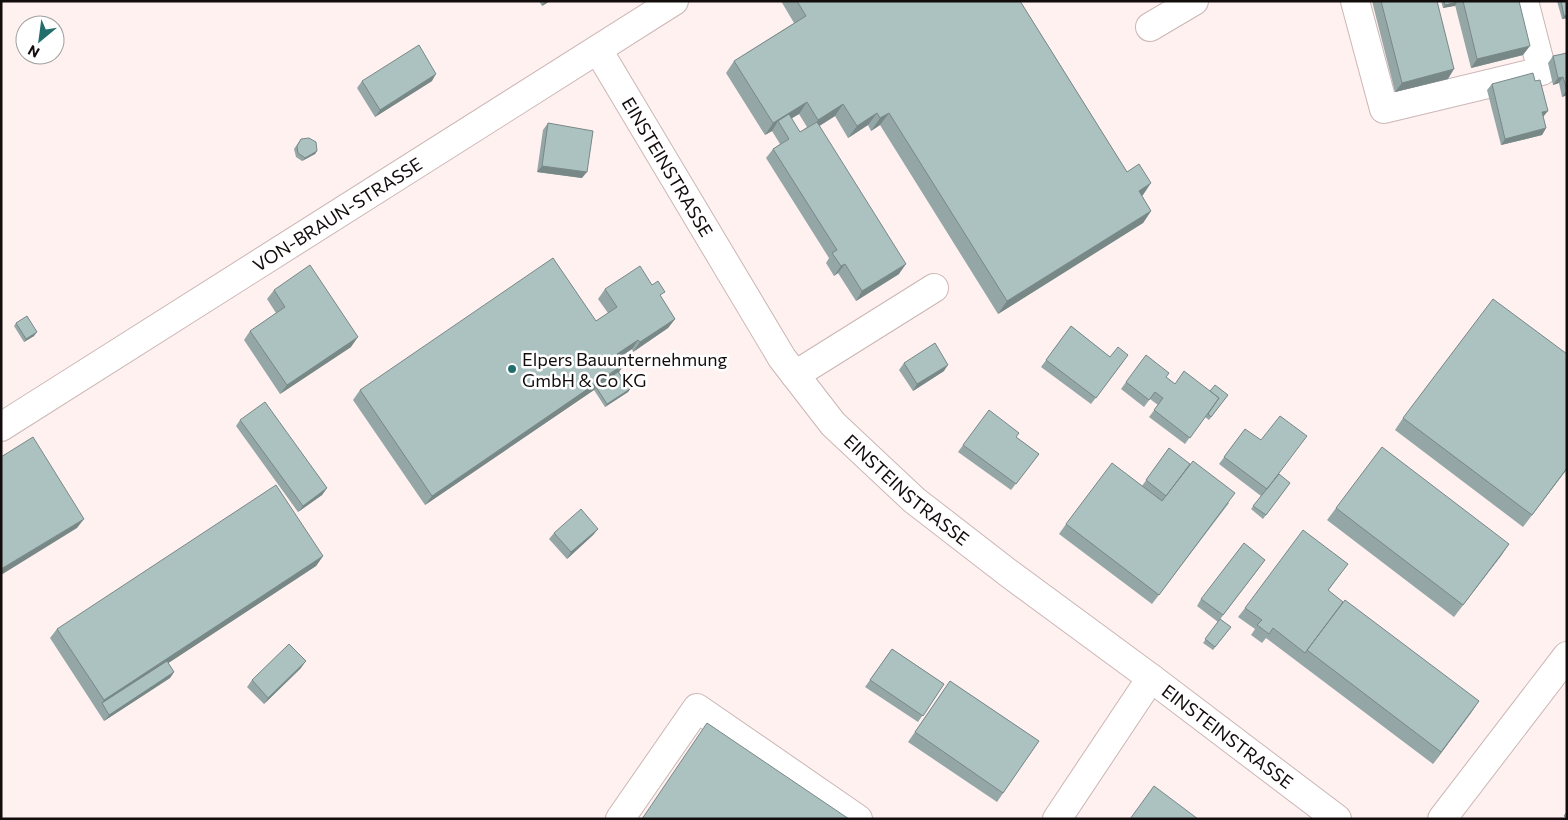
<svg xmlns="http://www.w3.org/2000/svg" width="1568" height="820" viewBox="0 0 1568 820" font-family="Commissioner,sans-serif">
<rect width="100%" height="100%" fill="#fef1f0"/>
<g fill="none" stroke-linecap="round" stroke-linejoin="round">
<defs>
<g id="minor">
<path d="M1355,1L1384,109L1542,71L1524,1"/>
<path d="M1150,27L1194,1"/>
<path id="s1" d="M598,50L782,358L833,424L914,500L1007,572L1151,678L1337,819"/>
<path d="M795,375L934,288"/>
<path id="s2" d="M1,427L674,1"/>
<path d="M620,819L697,708L858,819"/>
<path d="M1057,819L1151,678"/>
<path d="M1442,819L1567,656"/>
</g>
</defs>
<use href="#minor" stroke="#cbb6b5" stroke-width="30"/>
<use href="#minor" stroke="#fff" stroke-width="28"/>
</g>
<path fill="#94a7a6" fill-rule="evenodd" d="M539,1H550L542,6Z
M781,1H1020L1127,172L1143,195L1142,196L1151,211L1143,223L998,314L880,125L871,131L868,125L848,138L835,116L819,126L899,274L856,301L838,273L834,276L826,263L829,258L766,158L773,149L780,144L772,131L765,135L726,73L734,61L794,23ZM799,114L807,127L800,132L791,118Z
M1372,1H1437L1448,79L1395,92Z
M1441,1H1519L1523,55L1471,68L1455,5L1443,8Z
M1557,1H1567V18L1562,19Z
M1567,53V95L1562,97L1559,83L1553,85L1548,63L1553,56Z
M362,81H432L375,117L357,88Z
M1492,84L1543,117L1546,128L1542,135L1501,145L1487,90Z
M548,123L582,178L537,172L543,130Z
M301,139L317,151L315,154L302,161L296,157L294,149Z
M605,289L661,297L675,319L668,328L633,352L632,349L620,357L624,364L619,372L630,389L628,392L605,407L594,390L425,505L353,400L360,390L596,321L608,313L598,299Z
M274,290L351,347L280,394L244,340L250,331L276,313L267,299Z
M16,323L34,336L24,342L14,326Z
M1071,326L1110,357L1124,361L1091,404L1041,367Z
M1567,354V469L1523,527L1395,430L1403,418Z
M904,363L944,371L913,391L899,370Z
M1166,377L1175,384L1228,395L1209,420L1205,417L1206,415L1185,444L1149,417L1158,405L1150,399L1144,407L1121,389L1126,382Z
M240,420L327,488L322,495L298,512L236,426Z
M1245,429L1278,474L1290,483L1263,519L1251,509L1261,496L1219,464Z
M1016,437L1039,454L1011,490L958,452L963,445Z
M1169,448L1229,503L1152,604L1059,534L1066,524L1142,486Z
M1336,508L1509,544L1454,617L1327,520Z
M598,529L593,535L567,559L549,539L554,533Z
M323,556L316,566L168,663L174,672L170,678L104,721L50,638L57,629Z
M1260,567L1218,622L1197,606L1201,599Z
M1341,573L1328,591L1479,701L1433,764L1266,638L1262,643L1251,635L1255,629L1238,617L1245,608Z
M1220,619L1231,627L1213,650L1203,643Z
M892,649L944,684L918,722L865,687Z
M301,668L264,704L247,687L252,680Z
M950,681L1039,741L997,802L908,742Z"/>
<path fill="#788887" d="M545,1H550L542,6Z
M1457,2L1455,6L1443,8L1445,5Z
M1567,15V18L1562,19L1564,16Z
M1530,46L1523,55L1471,68L1477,59Z
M1454,69L1448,79L1395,92L1402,83Z
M436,74L432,81L375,117L380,110Z
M1563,77L1559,83L1553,85L1558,78Z
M1567,90V95L1562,97Z
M807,102L799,114L781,125L778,121L772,131L765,135L773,123Z
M843,104L835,116L810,132L818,120Z
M1548,111L1543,117L1542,112Z
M877,113L868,125L848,138L857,126Z
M889,113L880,125L871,131L880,118Z
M1546,128L1542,135L1501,145L1505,139Z
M317,151L315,154L302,161L305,158Z
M542,166L587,172L582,178L537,172Z
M1151,183L1143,195L1130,203L1139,191Z
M1151,211L1143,223L998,314L1007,301Z
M845,264L838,273L834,276L841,266Z
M906,264L899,274L856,301L862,291Z
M675,319L668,328L633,352L640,342Z
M37,332L34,336L24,342L26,339Z
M358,337L351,347L280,394L287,385Z
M638,340L632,349L611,363L617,354Z
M624,364L618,374L596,387L594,390L425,505L432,496Z
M948,365L944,371L913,391L917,384Z
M630,389L628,392L605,407L607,404Z
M1567,468V469L1523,527L1532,515Z
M327,488L322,495L298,512L303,506Z
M84,519L77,528L1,575V569Z
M598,529L593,535L567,559L571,552Z
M1509,544L1501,556L1454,617L1463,605Z
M323,556L316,566L103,706L102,703L104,700Z
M306,661L301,668L264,704L268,698Z
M174,672L170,678L104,721L109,715Z
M1479,701L1471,713L1433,764L1441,752Z"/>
<path fill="#acc2c1" stroke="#788887" d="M797,1H1020L1127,172L1139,164L1151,183L1139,191L1151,211L1007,301L889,113L880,118L877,113L857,126L843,104L818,120L807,102L773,123L734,61L806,16Z
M1381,1H1437L1454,69L1402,83Z
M1444,1H1457V2L1445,5Z
M1463,1H1519L1530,46L1477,59Z
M1561,1H1567V15L1564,16Z
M419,45L436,74L380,110L362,81Z
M1567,53V90L1563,77L1558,78L1553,56Z
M1533,73L1535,81L1540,80L1548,111L1542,112L1546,128L1505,139L1492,84Z
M789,114L800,132L817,122L906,264L862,291L845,264L841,266L832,253L837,250L773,149L789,139L778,121Z
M548,123L593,131L587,172L542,166Z
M309,138L316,142L317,151L305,158L298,153L297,146L301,139Z
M553,258L596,321L617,307L605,289L640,266L652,285L658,281L665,292L660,295L675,319L640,342L638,340L617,354L624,364L432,496L360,390Z
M310,265L358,337L287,385L250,331L285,307L274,290Z
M1493,299L1567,354V468L1532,515L1403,418Z
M27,316L37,332L26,339L16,323Z
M1071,326L1110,357L1118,347L1128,355L1096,398L1046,360Z
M935,343L948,365L917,384L904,363Z
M1146,355L1169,373L1166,377L1175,384L1184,371L1219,398L1190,438L1154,410L1163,398L1155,392L1149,400L1126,382Z
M618,372L630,389L607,404L596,387Z
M1215,385L1228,395L1211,417L1208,414L1219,398L1210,391Z
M265,402L327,488L303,506L240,420Z
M989,410L1019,433L1016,437L1039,454L1016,484L963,445Z
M1280,416L1307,436L1267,489L1224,457L1245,429L1261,440Z
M33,437L84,519L1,569V457Z
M1382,447L1509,544L1463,605L1336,508Z
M1169,448L1190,464L1166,496L1146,480Z
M1193,461L1235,493L1159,595L1066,524L1112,463L1162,501Z
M1279,474L1290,483L1266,515L1253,506Z
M276,485L323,556L104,700L57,629Z
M581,509L598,529L571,552L554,533Z
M1303,530L1348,564L1328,590L1343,602L1305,653L1273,628L1269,634L1257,625L1262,620L1245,608Z
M1244,543L1265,560L1223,615L1201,599Z
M1345,600L1479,701L1441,752L1307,650Z
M1220,619L1231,627L1215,647L1205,639Z
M289,644L306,661L268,698L252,680Z
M892,649L944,684L923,716L870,680Z
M167,661L174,672L109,715L102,703Z
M950,681L1039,741L1003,793L915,732Z
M707,723L849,819H642Z
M1154,786L1198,819H1130Z
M1567,812V818L1564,816Z"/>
<circle fill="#226e6c" stroke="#fff" stroke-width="2" cx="512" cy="369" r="5"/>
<g text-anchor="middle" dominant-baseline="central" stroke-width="5" stroke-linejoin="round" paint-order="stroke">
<g font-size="18" fill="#130c0c" stroke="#fff">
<text stroke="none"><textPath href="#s1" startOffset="136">EINSTEINSTRASSE</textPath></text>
<text stroke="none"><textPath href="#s2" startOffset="398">VON-BRAUN-STRASSE</textPath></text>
<text stroke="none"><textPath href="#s1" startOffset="541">EINSTEINSTRASSE</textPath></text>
<text stroke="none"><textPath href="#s1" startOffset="946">EINSTEINSTRASSE</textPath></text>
</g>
<g font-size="18" fill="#130c0c" stroke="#fff" text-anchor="start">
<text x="522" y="359">Elpers Bauunternehmung<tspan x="522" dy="21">GmbH &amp; Co KG</tspan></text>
</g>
</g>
<rect width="1568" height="820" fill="none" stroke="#130c0c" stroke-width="5"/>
<g transform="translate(40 40) rotate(209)"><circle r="24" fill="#ffffff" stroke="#a19e9e"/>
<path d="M0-4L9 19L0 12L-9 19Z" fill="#226e6c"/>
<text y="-8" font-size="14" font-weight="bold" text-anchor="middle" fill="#130c0c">N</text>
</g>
</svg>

....

**WHAT TO DO**
Lines holding the word "linejoin" should be copied from the entries above.

**SOLUTION TO THE EXERCISE**
<g fill="none" stroke-linecap="round" stroke-linejoin="round">
<g text-anchor="middle" dominant-baseline="central" stroke-width="5" stroke-linejoin="round" paint-order="stroke">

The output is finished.